Position: health services coordinator for the Hall County School System

Years in profession: 21

Why she chose nursing: “When I got to high school, I had an interest in science, health and even wellness, before wellness was the coined phrase it is now. So I considered nursing.”


Robin Dudley

Position: retired nurse and current Brenau University trustee

Years in profession: 37

Why she chose nursing: “At a very early age, I realized that I liked taking care of people. I spent a lot of time putting Band-Aids on things…. As an oldest child, I become a good listener, a good communicator, and I loved taking care of people. So I decided to be a nurse.”


Shannon Garner

Position: manager of nursing clinical support services at Northeast Georgia Medical Center

Years in profession: 33

Why she chose nursing: “When I was very young, I wanted to be a vet.
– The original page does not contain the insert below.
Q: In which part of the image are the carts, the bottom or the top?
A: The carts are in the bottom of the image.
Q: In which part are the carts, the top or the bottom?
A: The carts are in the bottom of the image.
My mother always accused me of trying to bring home stray animals and stray people and trying to fix them. That progressed over time into a caring profession.”


Deborah Schulte Long

Position: UnitedHealthcare HouseCalls practitioner

Years in profession: 31

Why she chose nursing: “Why I got into nursing is really simple and short. I grew up in nursing. My whole family was in nursing. ... That’s all I’ve known, and it’s all I’ve ever wanted to do.”


Kevin Meyer

Position: interim director of invasive cardiology at Northeast Georgia Medical Center

Years in profession: 12

Why he chose nursing: “I always had a feeling that I wanted to care for people. I flirted with the idea, growing up Catholic, of considering joining the priesthood at one point in time. ... There were so many opportunities and avenues in nursing, so many ways to reinvent yourself.”


Alan Satterfield

Position: Hall County Public Health nurse manager

Years in profession: 39

Why they chose nursing: “Nursing was not my first choice. I wanted to be a physical therapist. ... But I had an aunt in the early ’80s who had a stroke, and I watched the nurses who cared for her help her get better.”